Guide

Optimising FAQ Pages for SEO

A genuine FAQ page answers real questions for customers and Google at the same time — if you build it around demand.

An FAQ page is one of the most underrated SEO assets a business can have. Done properly, it answers the exact questions people search for, builds trust, reduces repetitive enquiries and gives Google clear, useful content to rank.

The catch is that most FAQ pages are afterthoughts — a handful of obvious questions nobody really asks. A strong FAQ page is built around real demand, and it is worth distinguishing the page itself from the FAQ schema markup that can sit on it.

Choosing the right questions

Base your questions on what customers genuinely ask, not what is easy to answer. Mine your enquiries, your sales conversations, and Google’s own People Also Ask and related searches to find the real questions around your service.

Phrase each question the way a customer would type it. The closer your questions are to actual searches, the more likely the page is to match those searches and the more useful it is to the reader.

Structuring the page

Give each question a clear heading and a direct, honest answer beneath it. Lead with the answer rather than padding, and group related questions together so the page is easy to scan.

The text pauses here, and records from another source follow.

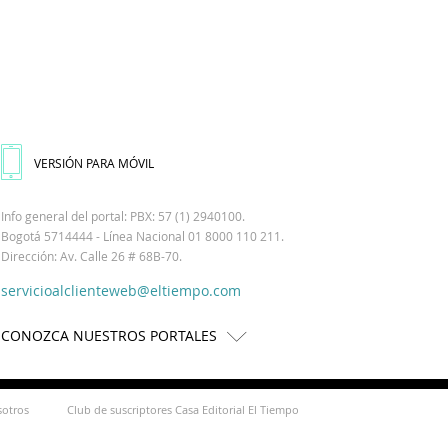
VERSIÓN PARA MÓVIL
Info general del portal: PBX: 57 (1) 2940100.
Bogotá 5714444 - Línea Nacional 01 8000 110 211.
Dirección: Av. Calle 26 # 68B-70.
servicioalclienteweb@eltiempo.com
CONOZCA NUESTROS PORTALES
sotros
Club de suscriptores Casa Editorial El Tiempo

Keep answers genuinely helpful — concise where a short answer suffices, fuller where the topic needs it. Link from answers to relevant pages on your site, turning the FAQ into a hub that guides people to the next step.

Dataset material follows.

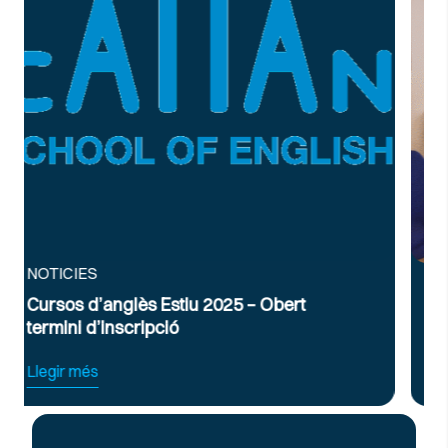
NOTICIES
 Obert
Curs Intensiu de Preparació per a
Exàmens d’Anglès Oficial B2 i C1
Llegir més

The page versus the markup

The FAQ page is content people read. FAQ schema is optional code that describes those questions to search engines and can feed certain features. The two work together but are not the same thing, and a great page stands on its own.

For very large topics, consider grouping FAQs onto the relevant service pages as well as a central FAQ page, so the answers sit where they are most relevant. Either way, the value comes from genuinely answering what people ask.

FAQs

Common questions.

Is an FAQ page or FAQ schema better for SEO?
They do different jobs. The FAQ page is real content people read and can rank in its own right; FAQ schema is code that describes those questions to search engines. A strong page is the foundation, and the markup is an optional enhancement on top.
How many questions should an FAQ page have?
Enough to cover the questions customers genuinely ask, with no filler. Quality matters more than quantity — a focused set of real, well-answered questions beats a long list of obvious ones nobody actually searches for.
Where should I put the FAQ section — on its own page or within existing pages?
It depends on the questions: genuinely standalone topics with their own search demand work well as a dedicated FAQ page, while questions that are closely tied to a product or service belong directly on that page. We often recommend a hybrid approach, using embedded FAQs on service pages for conversion purposes and a separate FAQ hub for broader informational queries.